Centre for Neuroscience, Surgery and Trauma, Blizard Institute, Barts and The London School of Medicine & Dentistry, Queen Mary University of London, London E1 2AT, UK.
Division of Gastroenterology and Hepatology, Department of Internal Medicine, School for Nutrition and Translational Research in Metabolism, Maastricht University Medical Centre, 6229 Maastricht, The Netherlands.
Nutrients. 2021 Apr 13;13(4):1271. doi: 10.3390/nu13041271.
Receptors located on enteroendocrine cells (EECs) of the colon can detect nutrients in the lumen. These receptors regulate appetite through a variety of mechanisms, including hormonal and neuronal signals. We assessed the effect of obesity on the expression of these G-protein coupled receptors (GPCRs) and hormones at both mRNA and protein level.
qPCR and immunohistochemistry were used to examine colonic tissue from cohorts of patients from the Netherlands (proximal and sigmoid tissue) and the United Kingdom (tissue from across the colon) and patients were grouped by body mass index (BMI) value (BMI < 25 and BMI ≥ 25).

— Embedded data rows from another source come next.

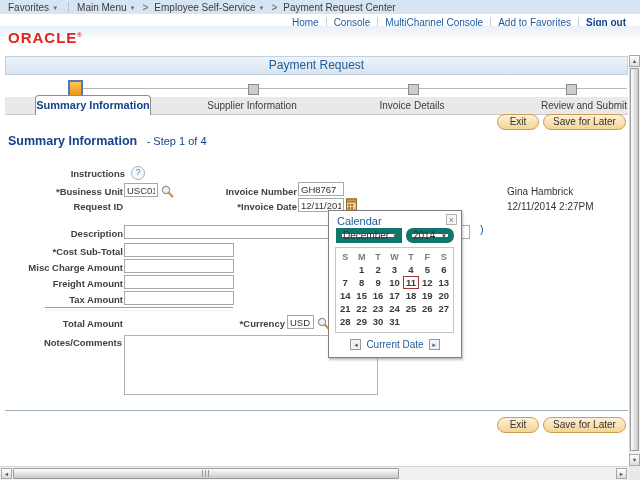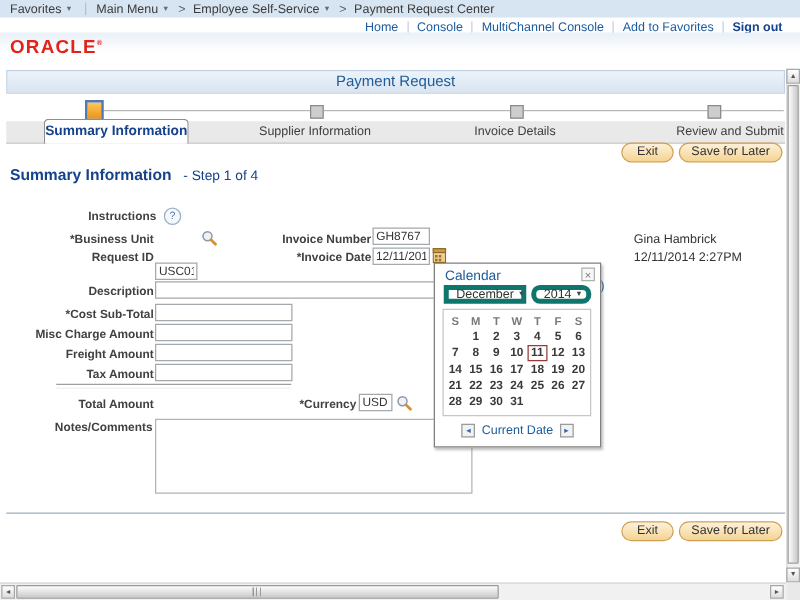--- a/index.html
+++ b/index.html
@@ -59,27 +59,27 @@
   .lookup{position:absolute;width:13px;height:13px;cursor:pointer;}
   #helpicon{left:131px;top:166px;width:12px;height:12px;border-radius:50%;border:1px solid #9db0c9;color:#57749c;
             font-size:8.5px;line-height:11px;text-align:center;background:#f6f9fc;cursor:pointer;}
   #calicon{left:346px;top:197px;width:11px;height:14px;z-index:11;cursor:pointer;}
 
   #divider1{left:45px;top:307px;width:188px;height:2px;border-top:1px solid #9f9f9f;border-bottom:1px solid #efefef;}
   #divider2{left:5px;top:410px;width:623px;height:1px;background:#9fb0bd;}
   #paren{left:480px;top:223px;font-size:11px;color:#1b5a9e;}
 
   
-  #calpopup{left:347px;top:210px;width:132px;height:146px;background:#fff;border:1px solid #7f7f7f;
+  #calpopup{left:328px;top:210px;width:132px;height:146px;background:#fff;border:1px solid #7f7f7f;
             box-shadow:1px 2px 2px rgba(110,110,110,.45);z-index:10;}
   #cal-title{left:8px;top:4px;font-size:11px;color:#1f5b99;}
   #cal-close{right:4px;top:3px;width:11px;height:11px;border:1px solid #b0b0b0;background:#f7f7f7;color:#777;
              font-size:9px;line-height:10px;text-align:center;cursor:pointer;box-sizing:border-box;}
-  .cal-sel{position:absolute;height:15px;border:4px solid #0f766e;background:#fff;font-size:10px;color:#333;
-           display:flex;align-items:center;justify-content:space-between;padding:0 6px;box-sizing:border-box;cursor:pointer;}
+  .cal-sel{position:absolute;height:15px;border:6px solid #0f766e;background:#fff;font-size:10px;color:#333;
+           display:flex;align-items:center;justify-content:space-between;padding:0 1px;box-sizing:border-box;cursor:pointer;}
   .cal-sel .ar{font-size:6px;color:#444;margin-left:3px;}
   #cal-month{left:7px;top:17px;width:66px;}
   #cal-year{left:77px;top:17px;width:48px;border-radius:7px;}
   #cal-gridbox{left:6px;top:36px;width:119px;height:86px;border:1px solid #c6c6c6;box-sizing:border-box;}
   #calendar-grid{display:grid;grid-template-columns:repeat(7,1fr);padding:3px 1px 0 1px;}
   .cal-h{font-size:9px;font-weight:bold;color:#7a7a7a;text-align:center;height:12px;line-height:12px;}
   .cal-d{font-size:9.5px;font-weight:bold;color:#3a3a3a;text-align:center;height:13px;line-height:13px;
          box-sizing:border-box;cursor:pointer;}
   .cal-d.sel{border:1px solid #993a3a;line-height:11px;}
   #cal-cur{left:0;top:128px;width:132px;display:flex;align-items:center;justify-content:center;gap:5px;}
@@ -153,21 +153,21 @@
 
   <div id="heading" class="abs">
     <span class="t">Summary Information</span>
     <span class="s">- Step 1 of 4</span>
   </div>
 
   <div class="flabel" style="left:5px;top:168px;width:120px;">Instructions</div>
   <div id="helpicon" class="abs">?</div>
 
   <div class="flabel" style="left:5px;top:186px;width:118px;">*Business Unit</div>
-  <input class="fin" style="left: 124px; top: 183px; width: 34px; height: 14px; margin-top: 27px;" value="USC01">
+  <input class="fin" style="left: 124px; top: 183px; width: 34px; height: 14px;" value="USC01">
   <span class="lookup" style="left:161px;top:184px;">
     <svg width="13" height="13" viewBox="0 0 13 13">
         <circle cx="5" cy="5" r="3.6" fill="#eef2f6" stroke="#8a98a8" stroke-width="1.2"></circle>
         <line x1="7.8" y1="7.8" x2="11.4" y2="11.4" stroke="#d2903a" stroke-width="2.2" stroke-linecap="round"></line>
       </svg>
   </span>
 
   <div class="flabel" style="left:180px;top:186px;width:117px;">Invoice Number</div>
 
   <div class="flabel" style="left:5px;top:201px;width:118px;">Request ID</div>

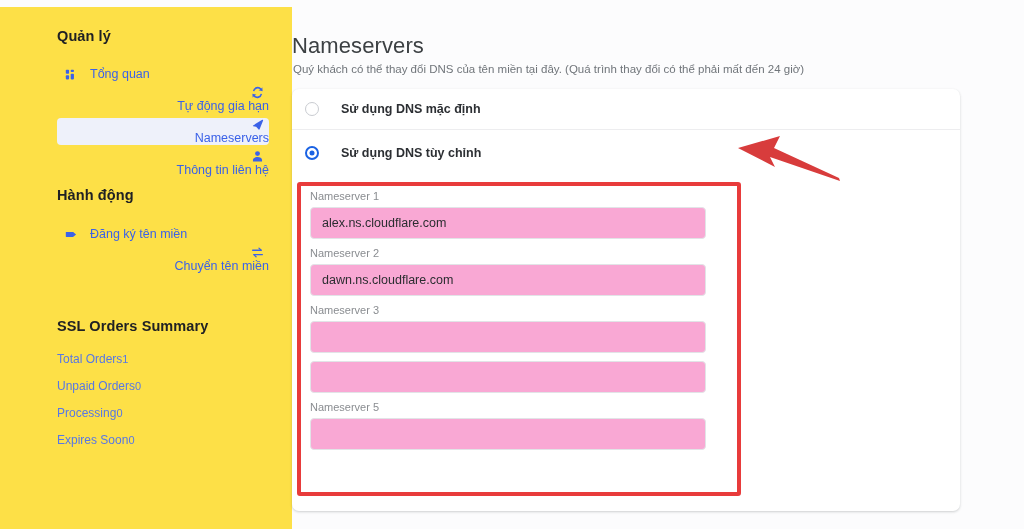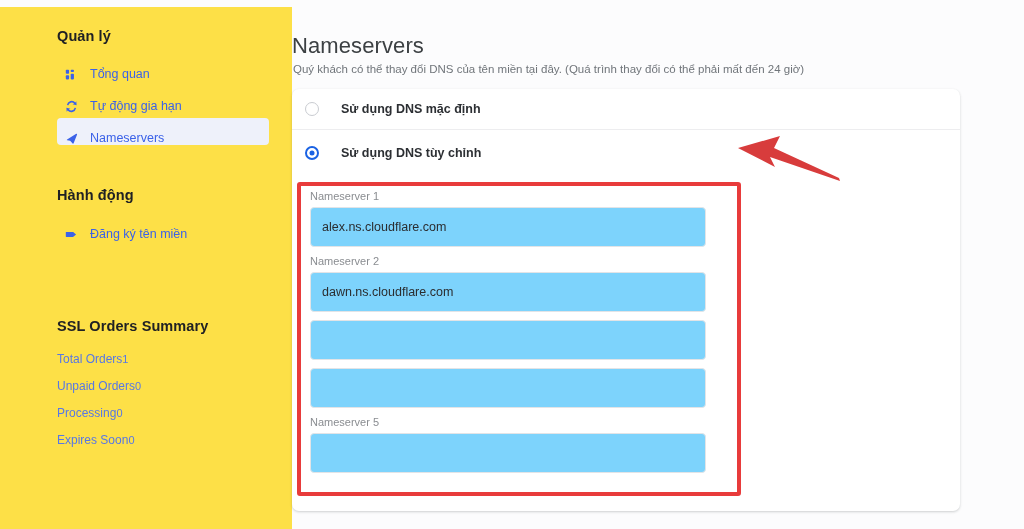--- a/index.html
+++ b/index.html
@@ -43,21 +43,21 @@
   .nav-item {
     display: flex;
     align-items: flex-end;
     height: 27px;
     padding-left: 8px;
     border-radius: 4px;
     margin-bottom: 0px;
     text-decoration: none;
     cursor: pointer;
   }
-  .nav-item + .nav-item { margin-top: 5px; }
+  .nav-item + .nav-item { margin-top: 5px; flex-direction: column; }
   .nav-item.active { background: #eef1fa; }
   .nav-icon {
     width: 18px; min-width: 18px;
     display: flex; align-items: center; justify-content: flex-start;
     color: #3b62e8;
   }
   .nav-icon svg { display:block; }
   .nav-label {
     font-size: 12.5px;
     color: #3b62e8;
@@ -173,24 +173,24 @@
   .ns-field:last-child { margin-bottom: 0; }
   .ns-label {
     font-size: 11px;
     color: #8a8d91;
     display: block;
     margin-bottom: 5px;
   }
   .ns-input {
     display: block;
     width: 396px;
-    height: 40px;
+    height: 32px;
     border: 1px solid #e2e4e7;
     border-radius: 4px;
-    background: #7dd3fc;
+    background: #f9a8d4;
     font-size: 12.5px;
     font-family: "Liberation Sans", sans-serif;
     color: #2b2d30;
     padding: 0 11px;
     outline: none;
   }
   .ns-input::placeholder { color: #b5b8bc; }
 
   
   #arrow-annotation {
@@ -235,36 +235,56 @@
 
       <div class="nav-item active">
         <span class="nav-icon">
           <svg width="13" height="13" viewBox="0 0 16 16" fill="currentColor">
             <path d="M13.8 2.3 2.6 9.1c-.5.3-.4 1 .2 1.1l3.5.7 3.1 3.4c.4.4 1.1.2 1.2-.4L14.9 3c.1-.6-.6-1-1.1-.7z"></path>
           </svg>
         </span>
         <span class="nav-label">Nameservers</span>
       </div>
 
+      <div class="nav-item">
+        <span class="nav-icon">
+          <svg width="13" height="13" viewBox="0 0 16 16" fill="currentColor">
+            <circle cx="8" cy="4.4" r="3"></circle>
+            <path d="M8 8.6c-3.1 0-5.6 1.7-5.6 3.4V14h11.2v-2c0-1.7-2.5-3.4-5.6-3.4z"></path>
+          </svg>
+        </span>
+        <span class="nav-label">Thông tin liên hệ</span>
+      </div>
     </nav>
 
     <div class="side-heading" id="h-action">Hành động</div>
 
     <nav class="nav-list" id="nav-action">
 
 
       <div class="nav-item">
         <span class="nav-icon">
           <svg width="13" height="13" viewBox="0 0 16 16" fill="currentColor">
             <path d="M1.5 5h8.2c.4 0 .8.2 1 .5l2.6 2.2c.3.2.3.4 0 .6l-2.6 2.2c-.3.3-.6.5-1 .5H1.5A.5.5 0 0 1 1 10.5v-5c0-.3.2-.5.5-.5z"></path>
           </svg>
         </span>
         <span class="nav-label">Đăng ký tên miền</span>
       </div>
 
+      <div class="nav-item">
+        <span class="nav-icon">
+          <svg width="13" height="13" viewBox="0 0 16 16" fill="none" stroke="currentColor" stroke-width="1.6" stroke-linecap="round" stroke-linejoin="round">
+            <path d="M2 5.2h10.3"></path>
+              <path d="M9.8 2.6l2.7 2.6"></path>
+            <path d="M14 10.6H3.7"></path>
+              <path d="M6.2 13.2 3.5 10.6"></path>
+          </svg>
+        </span>
+        <span class="nav-label">Chuyển tên miền</span>
+      </div>
     </nav>
 
     <div class="side-heading" id="h-ssl">SSL Orders Summary</div>
 
     <div id="ssl-list">
       <div class="ssl-row">
         <span class="ssl-label">Total Orders</span>
         <span class="ssl-value">1</span>
       </div>
       <div class="ssl-row">
@@ -308,20 +328,21 @@
           <label class="ns-label">Nameserver 1</label>
           <input class="ns-input" type="text" value="alex.ns.cloudflare.com" style="">
         </div>
 
         <div class="ns-field">
           <label class="ns-label">Nameserver 2</label>
           <input class="ns-input" type="text" value="dawn.ns.cloudflare.com" style="">
         </div>
 
         <div class="ns-field">
+          <label class="ns-label">Nameserver 3</label>
           <input class="ns-input" type="text" value="" style="">
         </div>
 
         <div class="ns-field">
           <input class="ns-input" type="text" value="" style="">
         </div>
 
         <div class="ns-field">
           <label class="ns-label">Nameserver 5</label>
           <input class="ns-input" type="text" value="" style="">

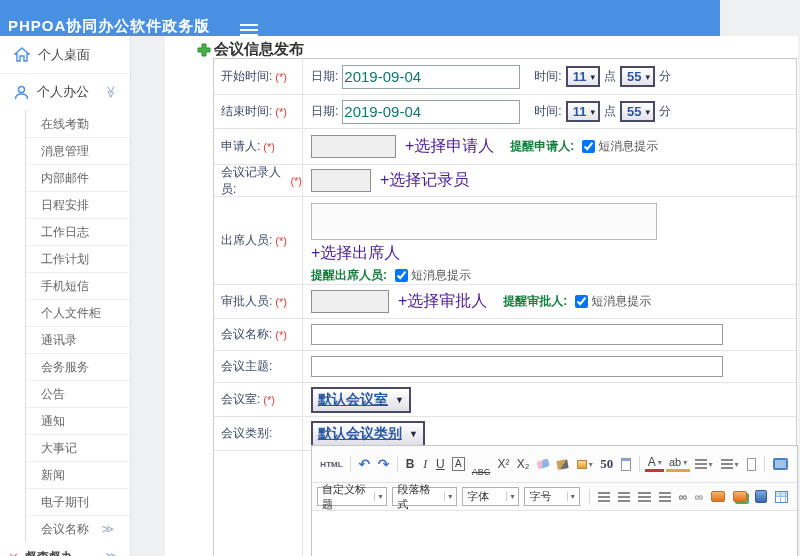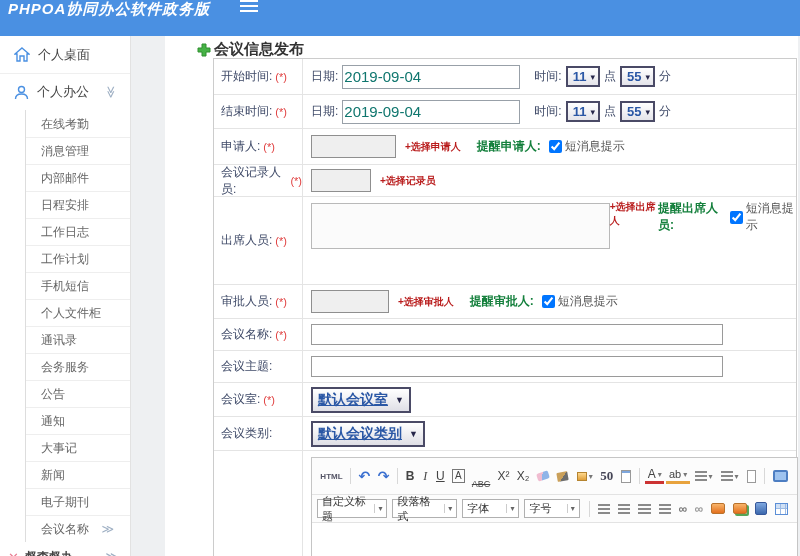--- a/index.html
+++ b/index.html
@@ -1,20 +1,20 @@
 <!DOCTYPE html>
 <html><head>
 <meta charset="utf-8">
 <style>
   * { box-sizing: border-box; margin: 0; padding: 0; }
   html,body { width:800px; height:556px; overflow:hidden; }
   body { font-family:"Liberation Sans","DejaVu Sans",sans-serif; background:#eef0f2; position:relative; }
 
   
-  .header { position:absolute; left:0; top:0; width:800px; height:36px; background:#4a90e2; display:flex; align-items:flex-start;font-style:italic; }
+  .header { position:absolute; left:0; top:0; width:720px; height:36px; background:#4a90e2; display:flex; align-items:flex-end; }
   .brand { color:#fff; font-size:15px; font-weight:bold; padding-left:8px; letter-spacing:1px; }
   .menu-icon { width:18px; height:12px; margin-left:30px; cursor:pointer;
     background:repeating-linear-gradient(to bottom,#fff 0 2px,rgba(0,0,0,0) 2px 5px); }
 
   
   .sidebar { position:absolute; left:0; top:36px; width:131px; height:520px; background:#fff; border-right:1px solid #e2e2e2; }
   .side-top { height:37px; display:flex; align-items:center; padding-left:14px; font-size:13px; color:#444; cursor:pointer; }
   .side-top + .side-top { border-top:1px solid #efefef; }
   .side-top svg { margin-right:8px; flex:none; }
   .chev { margin-left:auto; margin-right:12px; color:#9fb0c4; font-size:12px; }
@@ -30,32 +30,32 @@
   .content { position:absolute; left:165px; top:36px; width:633px; height:520px; background:#fff; }
   .page-head { height:22px; padding:13px 0 8px 32px; display:flex; align-items:center; }
   .page-title { font-size:15px; font-weight:bold; color:#333; margin-left:3px; }
 
   
   .tbl { margin-left:48px; width:584px; border:1px solid #cccccc; background:#fff; }
   .row { display:flex; border-bottom:1px solid #e4e4e4; }
   .lbl { width:89px; min-width:89px; border-right:1px solid #e4e4e4; display:flex; align-items:center; padding-left:7px; font-size:12px; color:#3f4a68; }
   .req { color:#e03e3e; margin-left:3px; font-size:11px; }
   .fld { flex:1; display:flex; align-items:center; padding-left:8px; font-size:12px; color:#3f4a68; }
-  .fld.col { flex-direction:row; align-items:flex-start; justify-content:center; }
+  .fld.col { flex-direction:column; align-items:flex-start; justify-content:center; }
 
   .h36{height:36px}.h34{height:34px}.h32{height:32px}.h88{height:88px}
 
   .date-input { width:178px; height:24px; border:1px solid #98a0a8; font-size:15px; color:#0f766e; padding:0 1px; margin-left:4px; font-family:inherit; }
   .time-lbl { margin-left:14px; }
   .sel { display:inline-flex; align-items:center; border:2px solid #4a4a66; background:linear-gradient(#ffffff,#e4e4ea); color:#2a57a5; font-size:13px; font-weight:bold; padding:0 3px 0 5px; height:21px; margin:0 4px; cursor:pointer; }
   .sel::after { content:"▾"; color:#26264a; margin-left:4px; font-size:9px; }
 
   .small-input { height:23px; background:#efefef; border:1px solid #8f8f8f; margin-right:9px; }
   .w85{width:85px}.w60{width:60px}.w78{width:78px}
-  .link { color:#b91c1c; text-decoration:none; font-size:10px; cursor:pointer;font-weight:bold; }
+  .link { color:#4c1d95; text-decoration:none; font-size:16px; cursor:pointer; }
   .bold-lbl { font-weight:bold; color:#15803d; margin-left:16px; }
   .sms { color:#555; margin-left:3px; }
   input[type=checkbox]{ margin-left:8px; width:13px; height:13px; }
 
   .wide-input { width:412px; height:21px; border:1px solid #9a9a9a; font-family:inherit; }
   .big-textarea { width:346px; height:46px; background:#fbfbfb; border:1px solid #b9b9b9; margin-top:6px; resize:none; }
   .sub-line { margin-top:3px; display:flex; align-items:center; }
 
   .room-sel { display:inline-flex; align-items:center; border:2px solid #4a4a66; background:linear-gradient(#ffffff,#dfdfe6); padding:2px 5px; cursor:pointer; }
   .room-sel .txt { color:#2a57a5; text-decoration:underline; font-weight:bold; font-size:14px; }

The mRNA expression of the hormones/signaling molecules serotonin, glucagon, peptide YY (PYY), CCK and somatostatin were not significantly different between BMI groups. GPR40 mRNA expression was significantly increased in sigmoid colon samples in the BMI ≥ 25 group, but not proximal colon. GPR41, GPR109a, GPR43, GPR120, GPRC6A, and CaSR mRNA expression were unaltered between low and high BMI. At the protein level, serotonin and PYY containing cell numbers were similar in high and low BMI groups. Enterochromaffin cells (EC) showed high degree of co-expression with amino acid sensing receptor, CaSR while co-expression with PYY containing L-cells was limited, regardless of BMI.
While expression of medium/long chain fatty acid receptor GPR40 was increased in the sigmoid colon of the high BMI group, expression of other nutrient sensing GPCRs, and expression profiles of EECs involved in peripheral mechanisms of appetite regulation were unchanged. Collectively, these data suggest that in human colonic tissue, EEC and nutrient-sensing receptor expression profiles are not affected despite changes to BMI.
位于结肠肠内分泌细胞(EEC)上的受体可以检测腔道中的营养素。这些受体通过多种机制调节食欲,包括激素和神经元信号。我们评估了肥胖对这些 G 蛋白偶联受体(GPCR)和激素在 mRNA 和蛋白水平上的表达的影响。
使用 qPCR 和免疫组织化学方法检查了来自荷兰(近端和乙状结肠组织)和英国(整个结肠的组织)患者队列的结肠组织,患者按体重指数(BMI)值分组(BMI<25 和 BMI≥25)。
在 BMI 组之间,激素/信号分子 5-羟色胺、胰高血糖素、肽 YY(PYY)、胆囊收缩素和生长抑素的 mRNA 表达没有显著差异。GPR40mRNA 表达在 BMI≥25 组的乙状结肠样本中显著增加,但在近端结肠中没有。GPR41、GPR109a、GPR43、GPR120、GPRC6A 和 CaSR 的 mRNA 表达在低和高 BMI 之间没有改变。在蛋白水平上,高和低 BMI 组之间 5-羟色胺和 PYY 含量细胞的数量相似。肠嗜铬细胞(EC)与氨基酸感应受体 CaSR 的共表达程度较高,而与 PYY 含量 L 细胞的共表达程度有限,无论 BMI 如何。
虽然中/长链脂肪酸受体 GPR40 在高 BMI 组的乙状结肠中表达增加,但其他营养感应 GPCR 的表达谱以及参与外周食欲调节机制的 EEC 的表达谱没有改变。总的来说,这些数据表明,尽管 BMI 发生了变化,但人类结肠组织中 EEC 和营养感应受体的表达谱不受影响。